Records to process START
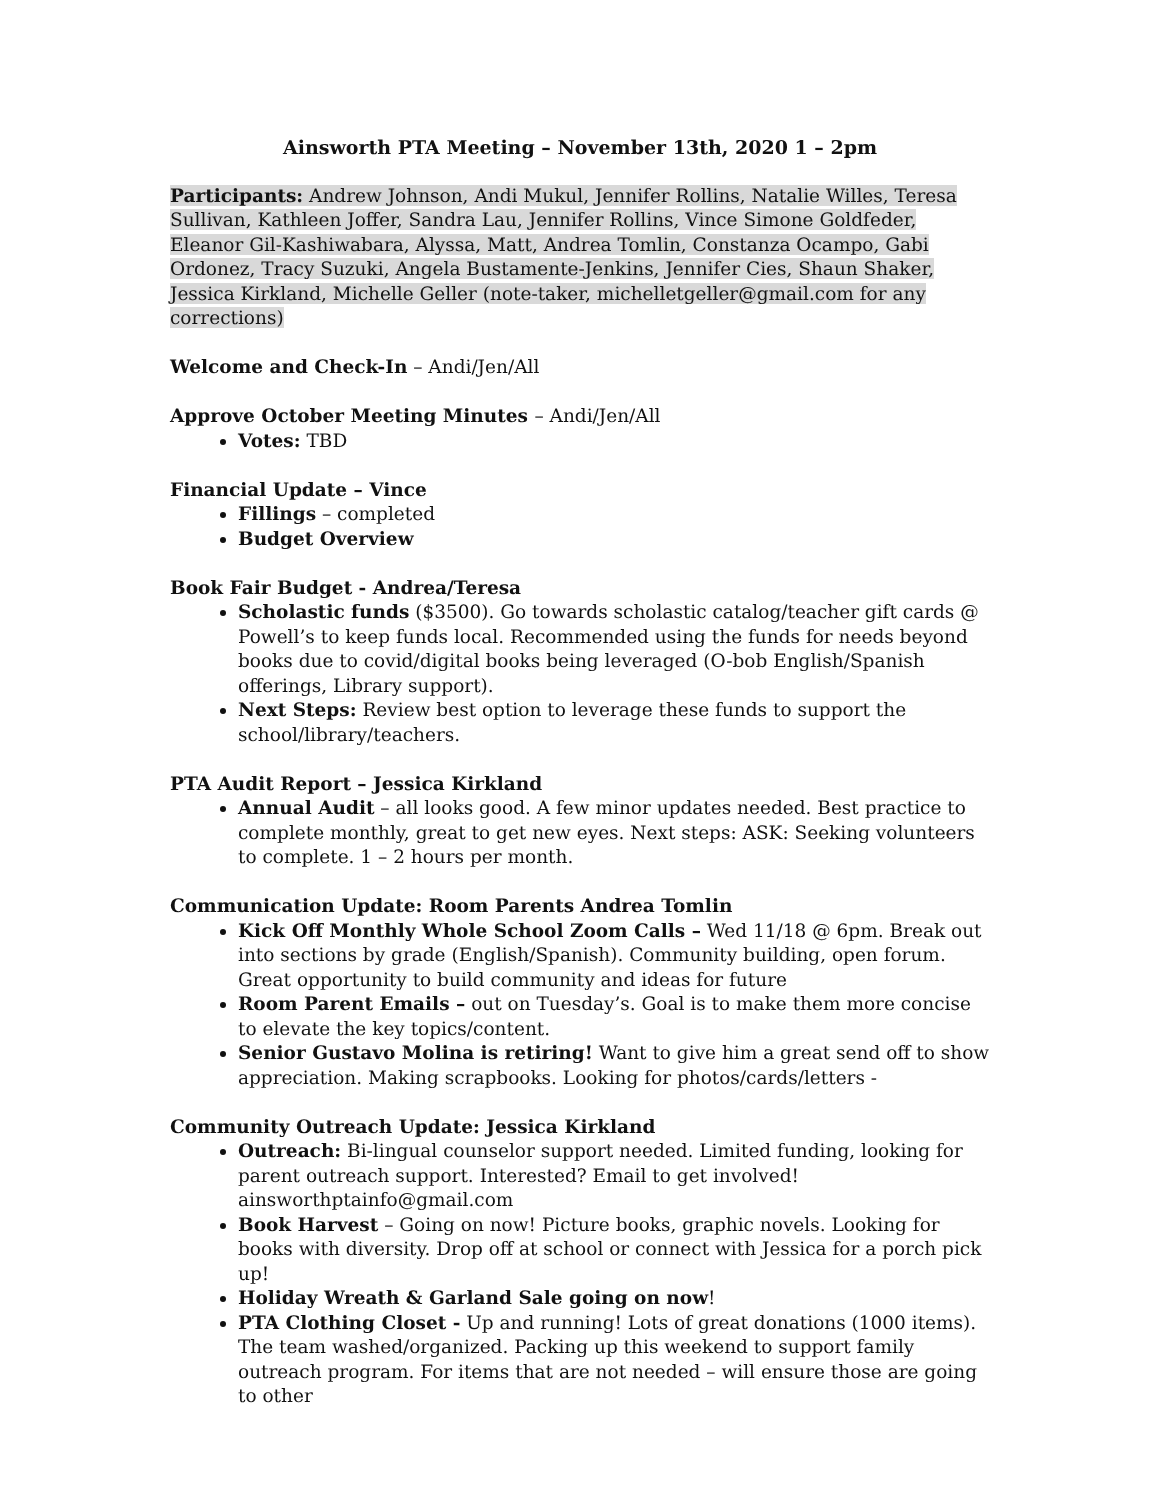Ainsworth PTA Meeting – November 13th, 2020 1 – 2pm
Participants: Andrew Johnson, Andi Mukul, Jennifer Rollins, Natalie Willes, Teresa Sullivan, Kathleen Joffer, Sandra Lau, Jennifer Rollins, Vince Simone Goldfeder, Eleanor Gil-Kashiwabara, Alyssa, Matt, Andrea Tomlin, Constanza Ocampo, Gabi Ordonez, Tracy Suzuki, Angela Bustamente-Jenkins, Jennifer Cies, Shaun Shaker, Jessica Kirkland, Michelle Geller (note-taker, michelletgeller@gmail.com for any corrections)
Welcome and Check-In – Andi/Jen/All
Approve October Meeting Minutes – Andi/Jen/All
Votes: TBD
Financial Update – Vince
Fillings – completed
Budget Overview
Book Fair Budget - Andrea/Teresa
Scholastic funds ($3500). Go towards scholastic catalog/teacher gift cards @ Powell’s to keep funds local. Recommended using the funds for needs beyond books due to covid/digital books being leveraged (O-bob English/Spanish offerings, Library support).
Next Steps: Review best option to leverage these funds to support the school/library/teachers.
PTA Audit Report – Jessica Kirkland
Annual Audit – all looks good. A few minor updates needed. Best practice to complete monthly, great to get new eyes. Next steps: ASK: Seeking volunteers to complete. 1 – 2 hours per month.
Communication Update: Room Parents Andrea Tomlin
Kick Off Monthly Whole School Zoom Calls – Wed 11/18 @ 6pm. Break out into sections by grade (English/Spanish). Community building, open forum. Great opportunity to build community and ideas for future
Room Parent Emails – out on Tuesday’s. Goal is to make them more concise to elevate the key topics/content.
Senior Gustavo Molina is retiring! Want to give him a great send off to show appreciation. Making scrapbooks. Looking for photos/cards/letters -
Community Outreach Update: Jessica Kirkland
Outreach: Bi-lingual counselor support needed. Limited funding, looking for parent outreach support. Interested? Email to get involved! ainsworthptainfo@gmail.com
Book Harvest – Going on now! Picture books, graphic novels. Looking for books with diversity. Drop off at school or connect with Jessica for a porch pick up!
Holiday Wreath & Garland Sale going on now!
PTA Clothing Closet - Up and running! Lots of great donations (1000 items). The team washed/organized. Packing up this weekend to support family outreach program. For items that are not needed – will ensure those are going to other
Records to process END
* _Exercise objective_:
From the listing above, collect each line in which the string "Audit" appears.

* _Exercise response_:
PTA Audit Report – Jessica Kirkland
Annual Audit – all looks good. A few minor updates needed. Best practice to complete monthly, great to get new eyes. Next steps: ASK: Seeking volunteers to complete. 1 – 2 hours per month.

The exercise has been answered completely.